// ////////////////////////////////////////////////////////
// # Title
// Monopoly odds
//
// # URL
// https://projecteuler.net/problem=84
// http://euler.stephan-brumme.com/84/
//
// # Problem
// In the game, Monopoly, the standard board is set up in the following way:
//
// ![board](board.gif)
//
// A player starts on the GO square and adds the scores on two 6-sided dice to determine the number of squares they advance in a clockwise direction.
// Without any further rules we would expect to visit each square with equal probability: 2.5%.
// However, landing on G2J (Go To Jail), CC (community chest), and CH (chance) changes this distribution.
//
// In addition to G2J, and one card from each of CC and CH, that orders the player to go directly to jail, if a player rolls three consecutive doubles,
// they do not advance the result of their 3rd roll. Instead they proceed directly to jail.
//
// At the beginning of the game, the CC and CH cards are shuffled. When a player lands on CC or CH they take a card from the top of the respective pile and,
// after following the instructions, it is returned to the bottom of the pile.
// There are sixteen cards in each pile, but for the purpose of this problem we are only concerned with cards that order a movement;
// any instruction not concerned with movement will be ignored and the player will remain on the CC/CH square.
//
// - Community Chest (2/16 cards):
// Advance to GO, Go to JAIL
//
// - Chance (10/16 cards):
// Advance to GO, Go to JAIL,
// Go to C1, Go to E3, Go to H2, Go to R1,
// Go to next R (railway company), Go to next R, Go to next U (utility company),
// Go back 3 squares
//
// The heart of this problem concerns the likelihood of visiting a particular square. That is, the probability of finishing at that square after a roll.

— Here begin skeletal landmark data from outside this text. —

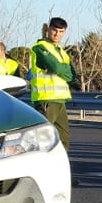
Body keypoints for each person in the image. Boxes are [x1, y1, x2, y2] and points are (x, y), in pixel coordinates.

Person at [30, 17, 76, 151]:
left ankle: (60, 168)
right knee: (43, 140)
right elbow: (57, 68)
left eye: (61, 32)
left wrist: (64, 71)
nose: (57, 34)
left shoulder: (61, 52)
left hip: (60, 99)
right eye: (54, 30)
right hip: (46, 98)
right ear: (48, 29)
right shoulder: (40, 48)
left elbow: (72, 74)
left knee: (63, 139)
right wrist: (63, 70)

// For this reason it should be clear that, with the exception of G2J for which the probability of finishing on it is zero, the CH squares will have the lowest probabilities,
// as 5/8 request a movement to another square, and it is the final square that the player finishes at on each roll that we are interested in.
// We shall make no distinction between "Just Visiting" and being sent to JAIL, and we shall also ignore the rule about requiring a double to "get out of jail",
// assuming that they pay to get out on their next turn.
//
// By starting at GO and numbering the squares sequentially from 00 to 39 we can concatenate these two-digit numbers to produce strings that correspond with sets of squares.
//
// Statistically it can be shown that the three most popular squares, in order, are JAIL (6.24%) = Square 10, E3 (3.18%) = Square 24, and GO (3.09%) = Square 00.
// So these three most popular squares can be listed with the six-digit modal string: 102400.
//
// If, instead of using two 6-sided dice, two 4-sided dice are used, find the six-digit modal string.
//
// # Solved by
// Stephan Brumme
// March 2017
//
// # Algorithm
// Disclaimer: this was one of my least favorite problems so far.
//
// The main idea is to run a Monte-Carlo simulation (see https://en.wikipedia.org/wiki/Monte_Carlo_method ):
// roll the dice five million times and count how often you land on each field.
// The longer the simulation runs, the closer you get to the true statistical value.
//
// Because I hate this problem so much, there is no further explanation of my code ...
//
// # Hackerrank
// You can't solve this problem with my approach: only a true mathematical analysis will give the correct order of all fields
// (yes, some of their test cases ask for __all__ 40 fields in descendingly sorted order).
// Right now I am not interesting in rewriting my code. Apparently, Markov chains are the way to go (see https://en.wikipedia.org/wiki/Markov_chain ).
//
// # Note
// I reduced ''Rolls'' from the original 5 million to 1 million otherwise my live tests would time out.
// It still solves the original problem but has a lower score at Hackerrank.